# General time for smoking chicken quarters



## bnew17

I have been smoking my chicken quarters for 4 hours at 225. They come out very tender and with great flavor. I brine the quarters for 6-8 hours in a general salt/sugar/pepper/water mixture. My guest have always complimented me on the chicken, but im just wondering if 4 hours is a little too much? The meat is not dry but it not "juicy" either. Im fairly new to the smoking game , just wanted to get some input from some more experienced guys. Thanks


----------



## alelover

What temperature do you smoke them to?


----------



## SmokinAl

You need to smoke them to an internal temp of 170-175. You can't go by time. The chicken quarters that I have smoked were done in less than 4 hours. Get a good digital meat thermometer and smoke them by temp. not time. You also need to know that your smoker is really at 225. If you are going by the factory gauge, they are off in most cases. Maverick makes a dual probe therm. One for the smoker & 1 for the meat.


----------



## jirodriguez

Like they said you are going by temp, not time. But I find mine are usally done in 2 1/2-3 hrs. if my smoker is running at 225-250°, but I always check the temp of each piece before I pull it.


----------



## bnew17

alelover said:


> What temperature do you smoke them to?


I try and stay around 225


----------



## bnew17

SmokinAl said:


> You need to smoke them to an internal temp of 170-175. You can't go by time. The chicken quarters that I have smoked were done in less than 4 hours. Get a good digital meat thermometer and smoke them by temp. not time. You also need to know that your smoker is really at 225. If you are going by the factory gauge, they are off in most cases. Maverick makes a dual probe therm. One for the smoker & 1 for the meat.
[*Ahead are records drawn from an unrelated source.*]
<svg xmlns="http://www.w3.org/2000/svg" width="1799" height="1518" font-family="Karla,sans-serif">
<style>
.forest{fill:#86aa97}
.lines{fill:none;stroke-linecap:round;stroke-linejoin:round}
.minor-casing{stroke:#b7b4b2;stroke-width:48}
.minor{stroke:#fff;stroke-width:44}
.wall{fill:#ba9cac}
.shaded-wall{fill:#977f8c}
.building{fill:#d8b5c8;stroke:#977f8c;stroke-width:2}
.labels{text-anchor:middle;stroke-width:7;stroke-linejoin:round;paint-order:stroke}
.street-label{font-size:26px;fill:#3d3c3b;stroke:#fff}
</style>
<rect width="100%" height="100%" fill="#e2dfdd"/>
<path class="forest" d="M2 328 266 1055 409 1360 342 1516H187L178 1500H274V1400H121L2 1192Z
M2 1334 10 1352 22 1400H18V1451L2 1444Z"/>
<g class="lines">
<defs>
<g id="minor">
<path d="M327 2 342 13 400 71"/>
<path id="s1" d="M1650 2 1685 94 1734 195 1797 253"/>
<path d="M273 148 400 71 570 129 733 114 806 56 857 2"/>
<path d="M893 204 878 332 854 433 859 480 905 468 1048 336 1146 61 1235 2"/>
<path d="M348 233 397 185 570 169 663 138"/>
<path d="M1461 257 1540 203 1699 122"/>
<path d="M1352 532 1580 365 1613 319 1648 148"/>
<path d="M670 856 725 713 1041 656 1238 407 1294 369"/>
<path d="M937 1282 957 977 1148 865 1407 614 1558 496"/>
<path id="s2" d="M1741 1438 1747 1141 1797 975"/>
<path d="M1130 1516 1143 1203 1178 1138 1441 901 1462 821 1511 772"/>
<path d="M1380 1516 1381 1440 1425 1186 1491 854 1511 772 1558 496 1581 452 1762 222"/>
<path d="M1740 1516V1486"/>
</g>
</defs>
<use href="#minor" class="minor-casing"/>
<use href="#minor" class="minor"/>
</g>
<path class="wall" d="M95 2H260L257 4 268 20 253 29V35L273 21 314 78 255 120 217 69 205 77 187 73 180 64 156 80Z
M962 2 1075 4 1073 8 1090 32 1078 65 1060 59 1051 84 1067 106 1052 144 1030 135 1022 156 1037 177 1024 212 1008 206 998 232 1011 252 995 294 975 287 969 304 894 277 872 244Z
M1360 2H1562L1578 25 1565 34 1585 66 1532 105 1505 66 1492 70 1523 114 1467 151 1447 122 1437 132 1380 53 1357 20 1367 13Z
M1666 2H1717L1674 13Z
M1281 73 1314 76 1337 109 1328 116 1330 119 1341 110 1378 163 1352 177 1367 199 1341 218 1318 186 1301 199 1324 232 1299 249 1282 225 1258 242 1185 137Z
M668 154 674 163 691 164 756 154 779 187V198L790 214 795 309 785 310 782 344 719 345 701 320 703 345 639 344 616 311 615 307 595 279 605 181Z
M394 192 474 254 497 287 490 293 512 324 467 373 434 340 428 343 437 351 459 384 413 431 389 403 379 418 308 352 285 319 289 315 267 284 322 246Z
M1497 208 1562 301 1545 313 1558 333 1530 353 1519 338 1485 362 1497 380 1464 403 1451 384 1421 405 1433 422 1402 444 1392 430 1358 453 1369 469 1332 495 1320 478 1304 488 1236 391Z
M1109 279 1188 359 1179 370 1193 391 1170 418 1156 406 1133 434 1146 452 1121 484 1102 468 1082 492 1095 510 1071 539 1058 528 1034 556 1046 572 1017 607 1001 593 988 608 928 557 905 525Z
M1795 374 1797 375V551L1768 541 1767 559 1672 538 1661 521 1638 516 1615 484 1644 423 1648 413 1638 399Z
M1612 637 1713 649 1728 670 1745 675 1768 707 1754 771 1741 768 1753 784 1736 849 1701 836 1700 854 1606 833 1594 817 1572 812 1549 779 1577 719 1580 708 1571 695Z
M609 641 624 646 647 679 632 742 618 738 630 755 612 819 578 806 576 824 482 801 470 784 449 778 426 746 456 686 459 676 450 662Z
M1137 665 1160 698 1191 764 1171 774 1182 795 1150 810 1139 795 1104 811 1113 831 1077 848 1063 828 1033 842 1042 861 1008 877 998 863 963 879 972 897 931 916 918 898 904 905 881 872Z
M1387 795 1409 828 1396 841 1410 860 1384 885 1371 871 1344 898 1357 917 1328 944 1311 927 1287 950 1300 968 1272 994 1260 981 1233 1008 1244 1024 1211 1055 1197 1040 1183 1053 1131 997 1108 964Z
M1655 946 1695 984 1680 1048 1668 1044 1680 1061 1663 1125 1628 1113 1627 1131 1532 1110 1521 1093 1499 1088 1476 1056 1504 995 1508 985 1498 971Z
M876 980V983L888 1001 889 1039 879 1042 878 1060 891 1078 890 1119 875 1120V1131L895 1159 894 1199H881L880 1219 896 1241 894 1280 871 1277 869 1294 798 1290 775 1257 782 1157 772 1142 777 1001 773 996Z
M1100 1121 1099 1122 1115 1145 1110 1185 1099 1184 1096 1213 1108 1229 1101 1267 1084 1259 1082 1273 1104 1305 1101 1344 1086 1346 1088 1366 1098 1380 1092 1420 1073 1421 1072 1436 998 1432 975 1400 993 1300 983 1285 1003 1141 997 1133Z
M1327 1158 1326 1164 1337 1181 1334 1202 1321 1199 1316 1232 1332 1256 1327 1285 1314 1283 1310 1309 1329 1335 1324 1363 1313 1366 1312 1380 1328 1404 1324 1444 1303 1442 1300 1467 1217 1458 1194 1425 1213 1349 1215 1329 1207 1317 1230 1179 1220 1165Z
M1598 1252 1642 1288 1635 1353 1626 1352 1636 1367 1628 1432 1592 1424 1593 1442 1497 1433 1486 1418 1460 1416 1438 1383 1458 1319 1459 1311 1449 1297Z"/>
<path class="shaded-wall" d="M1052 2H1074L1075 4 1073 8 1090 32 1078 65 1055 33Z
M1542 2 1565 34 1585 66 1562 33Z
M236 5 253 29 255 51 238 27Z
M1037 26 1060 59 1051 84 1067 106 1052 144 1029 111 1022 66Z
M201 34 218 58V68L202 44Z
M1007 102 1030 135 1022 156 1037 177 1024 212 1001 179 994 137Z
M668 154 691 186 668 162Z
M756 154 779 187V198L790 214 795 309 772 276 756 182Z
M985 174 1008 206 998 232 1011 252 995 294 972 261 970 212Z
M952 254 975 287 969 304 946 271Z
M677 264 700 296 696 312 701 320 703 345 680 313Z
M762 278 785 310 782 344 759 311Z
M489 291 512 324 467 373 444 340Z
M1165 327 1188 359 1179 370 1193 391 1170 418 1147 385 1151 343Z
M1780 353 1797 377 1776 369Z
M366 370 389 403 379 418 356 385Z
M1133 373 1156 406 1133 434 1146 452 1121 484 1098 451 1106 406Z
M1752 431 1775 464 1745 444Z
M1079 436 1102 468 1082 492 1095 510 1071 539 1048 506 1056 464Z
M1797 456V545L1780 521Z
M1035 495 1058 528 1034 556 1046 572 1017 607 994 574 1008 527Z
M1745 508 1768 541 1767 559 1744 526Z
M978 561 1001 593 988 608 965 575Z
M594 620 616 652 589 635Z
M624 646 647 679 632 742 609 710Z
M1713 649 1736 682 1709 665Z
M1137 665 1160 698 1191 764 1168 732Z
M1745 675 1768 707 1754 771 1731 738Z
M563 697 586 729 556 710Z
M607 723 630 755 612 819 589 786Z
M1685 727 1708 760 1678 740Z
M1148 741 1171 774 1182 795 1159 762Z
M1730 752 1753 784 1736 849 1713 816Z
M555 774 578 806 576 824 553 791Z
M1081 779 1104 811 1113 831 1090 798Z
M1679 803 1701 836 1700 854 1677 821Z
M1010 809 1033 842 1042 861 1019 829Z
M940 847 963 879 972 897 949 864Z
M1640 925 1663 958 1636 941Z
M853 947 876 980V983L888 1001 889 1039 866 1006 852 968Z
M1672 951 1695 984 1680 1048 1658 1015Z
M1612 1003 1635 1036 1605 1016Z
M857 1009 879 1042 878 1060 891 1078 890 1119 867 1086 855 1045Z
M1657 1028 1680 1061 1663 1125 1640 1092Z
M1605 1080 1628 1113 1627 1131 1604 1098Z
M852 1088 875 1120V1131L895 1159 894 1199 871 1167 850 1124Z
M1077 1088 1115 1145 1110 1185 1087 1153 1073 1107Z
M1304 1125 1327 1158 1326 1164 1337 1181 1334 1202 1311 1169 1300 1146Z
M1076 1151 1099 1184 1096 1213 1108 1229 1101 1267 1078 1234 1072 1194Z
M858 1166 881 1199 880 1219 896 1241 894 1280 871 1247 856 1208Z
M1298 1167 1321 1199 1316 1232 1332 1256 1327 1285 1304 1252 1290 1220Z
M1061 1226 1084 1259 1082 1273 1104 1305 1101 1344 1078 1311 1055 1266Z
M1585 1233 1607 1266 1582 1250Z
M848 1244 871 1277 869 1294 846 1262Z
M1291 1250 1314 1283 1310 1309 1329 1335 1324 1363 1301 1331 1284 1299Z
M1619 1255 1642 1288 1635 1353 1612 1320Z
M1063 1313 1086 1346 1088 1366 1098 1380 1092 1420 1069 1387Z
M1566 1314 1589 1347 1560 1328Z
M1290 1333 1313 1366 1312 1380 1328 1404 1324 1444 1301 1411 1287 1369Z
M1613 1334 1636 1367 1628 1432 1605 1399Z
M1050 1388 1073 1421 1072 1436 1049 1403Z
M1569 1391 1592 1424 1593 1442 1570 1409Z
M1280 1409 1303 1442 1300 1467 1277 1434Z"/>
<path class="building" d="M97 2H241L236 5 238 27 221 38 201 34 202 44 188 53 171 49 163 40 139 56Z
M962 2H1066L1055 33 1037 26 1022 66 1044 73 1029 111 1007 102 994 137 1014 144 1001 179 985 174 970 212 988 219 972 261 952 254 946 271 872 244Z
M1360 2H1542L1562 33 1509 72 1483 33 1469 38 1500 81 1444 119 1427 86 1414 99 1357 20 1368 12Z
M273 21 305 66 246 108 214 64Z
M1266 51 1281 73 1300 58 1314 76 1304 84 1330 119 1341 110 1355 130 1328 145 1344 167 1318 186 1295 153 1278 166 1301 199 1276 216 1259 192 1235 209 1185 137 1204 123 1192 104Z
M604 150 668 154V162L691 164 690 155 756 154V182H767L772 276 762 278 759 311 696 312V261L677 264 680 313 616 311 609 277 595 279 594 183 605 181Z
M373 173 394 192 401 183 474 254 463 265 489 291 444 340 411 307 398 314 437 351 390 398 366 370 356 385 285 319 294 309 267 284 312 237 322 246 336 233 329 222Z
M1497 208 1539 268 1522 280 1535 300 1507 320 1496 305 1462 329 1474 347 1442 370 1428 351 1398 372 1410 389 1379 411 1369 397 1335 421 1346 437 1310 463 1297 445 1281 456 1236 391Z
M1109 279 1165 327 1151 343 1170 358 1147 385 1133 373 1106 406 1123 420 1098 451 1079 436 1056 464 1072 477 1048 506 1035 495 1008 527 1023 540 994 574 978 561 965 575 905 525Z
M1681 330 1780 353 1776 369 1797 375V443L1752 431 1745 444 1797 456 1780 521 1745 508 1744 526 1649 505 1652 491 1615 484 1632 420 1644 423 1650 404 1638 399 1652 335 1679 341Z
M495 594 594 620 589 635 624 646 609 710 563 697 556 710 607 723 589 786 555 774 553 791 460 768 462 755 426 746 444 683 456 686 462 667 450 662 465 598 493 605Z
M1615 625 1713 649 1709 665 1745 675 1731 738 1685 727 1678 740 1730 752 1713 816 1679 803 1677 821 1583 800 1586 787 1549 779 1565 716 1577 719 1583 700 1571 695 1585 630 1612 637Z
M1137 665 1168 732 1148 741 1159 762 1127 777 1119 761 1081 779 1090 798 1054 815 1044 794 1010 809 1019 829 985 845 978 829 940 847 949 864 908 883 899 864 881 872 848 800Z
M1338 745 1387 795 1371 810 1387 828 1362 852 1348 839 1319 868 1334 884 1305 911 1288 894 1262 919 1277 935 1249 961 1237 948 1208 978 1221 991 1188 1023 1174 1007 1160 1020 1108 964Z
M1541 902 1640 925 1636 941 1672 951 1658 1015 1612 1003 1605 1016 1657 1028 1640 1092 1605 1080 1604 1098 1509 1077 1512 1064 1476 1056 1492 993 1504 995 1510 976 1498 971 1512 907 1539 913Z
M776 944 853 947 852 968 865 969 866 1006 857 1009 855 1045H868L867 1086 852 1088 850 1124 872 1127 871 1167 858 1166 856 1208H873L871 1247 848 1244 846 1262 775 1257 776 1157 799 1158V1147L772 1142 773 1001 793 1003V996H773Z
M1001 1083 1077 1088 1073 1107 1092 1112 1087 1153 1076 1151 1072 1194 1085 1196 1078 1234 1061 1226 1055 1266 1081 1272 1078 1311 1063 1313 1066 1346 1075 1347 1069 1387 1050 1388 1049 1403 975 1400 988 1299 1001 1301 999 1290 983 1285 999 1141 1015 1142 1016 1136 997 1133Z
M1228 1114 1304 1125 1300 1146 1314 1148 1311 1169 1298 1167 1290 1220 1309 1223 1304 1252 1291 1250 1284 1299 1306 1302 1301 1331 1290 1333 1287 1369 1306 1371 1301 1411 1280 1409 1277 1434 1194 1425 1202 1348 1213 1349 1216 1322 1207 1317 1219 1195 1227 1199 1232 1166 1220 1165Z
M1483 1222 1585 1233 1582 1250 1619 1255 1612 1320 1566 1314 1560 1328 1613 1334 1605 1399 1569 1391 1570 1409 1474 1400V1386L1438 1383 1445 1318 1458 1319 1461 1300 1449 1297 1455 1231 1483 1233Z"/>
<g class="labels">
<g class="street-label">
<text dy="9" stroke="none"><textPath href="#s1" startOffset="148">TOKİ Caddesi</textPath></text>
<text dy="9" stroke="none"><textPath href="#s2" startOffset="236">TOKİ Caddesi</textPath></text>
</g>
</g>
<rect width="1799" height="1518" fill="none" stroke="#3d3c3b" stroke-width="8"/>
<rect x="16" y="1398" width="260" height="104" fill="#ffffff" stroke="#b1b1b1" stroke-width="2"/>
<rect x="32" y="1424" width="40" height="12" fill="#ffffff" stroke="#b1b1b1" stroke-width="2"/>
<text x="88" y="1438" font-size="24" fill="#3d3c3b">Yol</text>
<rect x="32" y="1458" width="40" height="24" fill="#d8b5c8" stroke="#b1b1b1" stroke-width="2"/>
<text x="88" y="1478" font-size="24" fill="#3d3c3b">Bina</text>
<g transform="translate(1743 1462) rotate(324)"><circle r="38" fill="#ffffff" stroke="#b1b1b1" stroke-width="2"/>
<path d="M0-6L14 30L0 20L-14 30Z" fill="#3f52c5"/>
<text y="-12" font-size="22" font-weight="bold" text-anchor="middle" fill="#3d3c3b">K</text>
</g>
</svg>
 Al, i have a digital meat thermometer i will use on the chicken next time. I will also cook off their internal temp rather than time like you mentioned. Thanks for the tips so far everyone.


----------



## bnew17

bnew17 said:


> Al, i have a digital meat thermometer i will use on the chicken next time. I will also cook off their internal temp rather than time like you mentioned. I have also just now looked at this dual probe thermometer by Maverick you mentioned. Does it work pretty good as far as being accurate with the temps?


----------



## coolride

Hello, just make sure your smoker is about 225 using a accurate thermometer at the meat level, and use a thermometer in the meat also, and pull them out when the meat temps are about 170. You could run the smoker at 200 -300, but the meat temp is what your looking for, same in an oven.


----------



## spoolinaz

I smoke at 300-325. Usually takes about 1.5 hours. Meat IT as mentioned in the 170's. The higher cook temp gives you better skin.


----------



## andrew bolin

You should smoke your chicken @ 250 for 3 hrs. ( 21/2 to 4 lb. chicken) rub it down with dukes before you put on your dry rub.


----------



## luv2putt

I run my chick quarters hot at 300 avg ... It takes about an 1-1/2 hours to cook to temp .. I pull them as soon as they are done ... Very moist with an unbelievable texture ... I also brine for at least 24 hours and air dry for at least 2hours .


----------



## mnsmokeman

I have had great luck with smoking the quarters for about 90 minutes at 225 and then turning up the heat to about 300-325 for about 45-60minutes to crisp the skin. They seem smoky enough and are still juicy!


----------